- Relator(a)
- Ministro Jesuíno Rissato
- Órgão julgador
- Quinta Turma
- Data do julgamento
- 14/06/2022
- Data de publicação
- 20/06/2022
STJ – Acórdão, Rel. Ministro Jesuíno Rissato, Quinta Turma, j. 14/06/2022, p. 20/06/2022
DIREITO PENAL E PROCESSUAL PENAL. AGRAVO REGIMENTAL NO HABEAS CORPUS SUBSTITUTIVO DE RECURSO PRÓPRIO. TRÁFICO ILÍCITO DE ENTORPECENTES E ASSOCIAÇÃO PARA O TRÁFICO. PEDIDO DE ABSOLVIÇÃO. AUTORIA E MATERIALIDADE FIRMADAS PELA CORTE ORIGINÁRIA. IMPOSSIBILIDADE DE MODIFICAÇÃO. NECESSIDADE DE REEXAME DE PROVAS. MATÉRIAS SUSCITADAS NA IMPETRAÇÃO. AUSÊNCIA DE MANIFESTAÇÃO DA CORTE LOCAL. INCABÍVEL O CONHECIMENTO. SUPRESSÃO DE INSTÂNCIA. MODIFICAÇÃO DO QUANTUM DE PENA OPERADO PELA DECISÃO AGRAVADA. IMPOSSIBILIDADE DE ALTERAR O MODO INICIAL FECHADO. AGRAVO REGIMENTAL DESPROVIDO. I - É assente nesta Corte Superior de Justiça que o agravo regimental deve trazer novos argumentos capazes de alterar o entendimento anteriormente firmado, sob pena de ser mantida a r. decisão vergastada pelos próprios fundamentos.

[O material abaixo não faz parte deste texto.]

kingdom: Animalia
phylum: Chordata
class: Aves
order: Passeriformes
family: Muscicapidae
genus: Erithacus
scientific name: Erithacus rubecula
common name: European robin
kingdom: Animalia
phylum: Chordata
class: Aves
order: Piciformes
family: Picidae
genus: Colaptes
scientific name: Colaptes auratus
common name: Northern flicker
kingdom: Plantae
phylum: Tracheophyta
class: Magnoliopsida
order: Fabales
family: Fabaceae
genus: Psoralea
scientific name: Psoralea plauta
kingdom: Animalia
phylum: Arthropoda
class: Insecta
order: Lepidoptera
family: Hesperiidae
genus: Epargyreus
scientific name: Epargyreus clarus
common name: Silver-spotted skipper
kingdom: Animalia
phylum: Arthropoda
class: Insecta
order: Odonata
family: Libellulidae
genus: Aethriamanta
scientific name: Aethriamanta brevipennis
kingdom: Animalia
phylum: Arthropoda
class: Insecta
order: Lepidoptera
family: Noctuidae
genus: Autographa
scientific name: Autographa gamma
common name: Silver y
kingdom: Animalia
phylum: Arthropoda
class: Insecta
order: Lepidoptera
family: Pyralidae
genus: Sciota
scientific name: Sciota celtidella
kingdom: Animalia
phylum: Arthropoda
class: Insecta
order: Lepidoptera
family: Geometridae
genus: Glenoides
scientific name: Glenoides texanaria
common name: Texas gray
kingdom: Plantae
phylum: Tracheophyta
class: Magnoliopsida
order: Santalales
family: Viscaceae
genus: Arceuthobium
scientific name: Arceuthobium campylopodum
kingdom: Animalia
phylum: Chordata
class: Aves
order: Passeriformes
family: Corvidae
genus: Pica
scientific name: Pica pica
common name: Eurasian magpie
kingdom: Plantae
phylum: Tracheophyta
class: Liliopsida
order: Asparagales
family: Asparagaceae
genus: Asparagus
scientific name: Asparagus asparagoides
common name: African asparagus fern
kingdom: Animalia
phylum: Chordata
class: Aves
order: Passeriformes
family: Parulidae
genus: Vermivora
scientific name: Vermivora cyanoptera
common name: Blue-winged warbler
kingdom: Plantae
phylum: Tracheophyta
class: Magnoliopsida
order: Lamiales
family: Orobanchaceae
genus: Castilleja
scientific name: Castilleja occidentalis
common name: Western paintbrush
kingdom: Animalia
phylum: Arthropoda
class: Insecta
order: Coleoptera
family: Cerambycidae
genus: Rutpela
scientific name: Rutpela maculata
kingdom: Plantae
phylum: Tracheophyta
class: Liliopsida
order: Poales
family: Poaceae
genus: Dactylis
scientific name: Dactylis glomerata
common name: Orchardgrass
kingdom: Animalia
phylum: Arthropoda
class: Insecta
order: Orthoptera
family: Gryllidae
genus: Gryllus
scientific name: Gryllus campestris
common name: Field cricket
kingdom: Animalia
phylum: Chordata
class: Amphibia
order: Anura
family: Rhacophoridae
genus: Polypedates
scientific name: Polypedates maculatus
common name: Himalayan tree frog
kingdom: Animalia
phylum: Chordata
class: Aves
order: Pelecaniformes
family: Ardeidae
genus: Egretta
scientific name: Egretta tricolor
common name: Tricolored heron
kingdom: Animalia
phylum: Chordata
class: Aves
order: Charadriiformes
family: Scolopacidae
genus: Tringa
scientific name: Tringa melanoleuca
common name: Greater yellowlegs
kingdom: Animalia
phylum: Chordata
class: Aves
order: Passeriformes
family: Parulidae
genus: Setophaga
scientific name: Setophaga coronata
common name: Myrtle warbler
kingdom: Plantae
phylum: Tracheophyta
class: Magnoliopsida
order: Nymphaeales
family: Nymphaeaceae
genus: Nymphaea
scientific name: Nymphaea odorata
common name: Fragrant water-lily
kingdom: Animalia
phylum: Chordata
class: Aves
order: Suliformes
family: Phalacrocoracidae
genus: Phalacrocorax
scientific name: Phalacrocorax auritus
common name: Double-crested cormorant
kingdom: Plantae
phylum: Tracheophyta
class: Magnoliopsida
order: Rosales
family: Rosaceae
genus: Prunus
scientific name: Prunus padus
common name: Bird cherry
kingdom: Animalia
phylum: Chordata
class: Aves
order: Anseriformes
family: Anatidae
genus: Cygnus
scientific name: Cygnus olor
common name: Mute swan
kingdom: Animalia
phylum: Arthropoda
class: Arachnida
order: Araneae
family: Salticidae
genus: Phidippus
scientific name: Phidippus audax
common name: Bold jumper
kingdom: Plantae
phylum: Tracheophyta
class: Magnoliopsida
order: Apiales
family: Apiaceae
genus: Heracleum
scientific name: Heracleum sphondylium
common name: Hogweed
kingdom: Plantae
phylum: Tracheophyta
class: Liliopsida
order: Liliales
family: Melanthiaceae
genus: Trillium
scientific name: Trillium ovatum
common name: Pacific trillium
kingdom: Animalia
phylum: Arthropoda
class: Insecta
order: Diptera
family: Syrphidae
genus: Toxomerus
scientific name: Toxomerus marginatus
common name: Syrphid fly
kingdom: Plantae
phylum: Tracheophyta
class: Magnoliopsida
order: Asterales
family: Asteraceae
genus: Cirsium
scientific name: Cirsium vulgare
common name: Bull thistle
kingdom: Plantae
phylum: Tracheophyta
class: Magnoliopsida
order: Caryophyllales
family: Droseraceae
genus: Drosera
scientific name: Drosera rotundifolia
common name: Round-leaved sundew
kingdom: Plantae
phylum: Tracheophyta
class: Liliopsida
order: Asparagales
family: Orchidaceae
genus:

II - Pedido de absolvição. Autoria e materialidade firmadas pela Corte originária. Com arrimo no contexto fático-probatório dos autos, o Tribunal a quo atestou a prática de tráfico ilícito de entorpecentes e de associação para o tráfico, destacando os diálogos captados por meio de interceptação telefônica, os depoimentos dos policiais, a quantidade de droga apreendida - 44,786 kg de cocaína. Desta feita, afastar as condenações, como pretende a defesa, demanda reexame de provas, medida interditada na via estreita do habeas corpus. Precedentes. III - Em relação às seguintes pretensões: i) diminuição da pena-base; ii) aplicação do tráfico privilegiado; iii) a fixação de regime inicial mais brando; iv) deferimento de prisão domiciliar; v) substituição da pena privativa de liberdade por restritiva de direitos; vi) concessão da prisão domiciliar; observa-se que as referidas teses não foram enfrentadas pela eg. Corte de origem. Nesse compasso, considerando que a Corte de origem não se pronunciou sobre os referidos temas expostos na presente impetração, este Tribunal Superior fica impedido de se debruçar sobre as matérias, sob pena de incorrer em indevida supressão de instância. Precedentes. IV - Modificação do quantum de pena operado pela decisão agravada. O quantum de pena estabelecido - 09 (nove) anos e 04 (quatro) meses de reclusão - não permite a fixação de modo inicial mais brando, nos termos do art. 33, § 2°, "a", do Código Penal. Agravo regimental desprovido. (AgRg no HC n. 740.676/SP, relator Ministro Jesuíno Rissato (Desembargador Convocado do TJDFT), Quinta Turma, julgado em 14/6/2022, DJe de 20/6/2022.)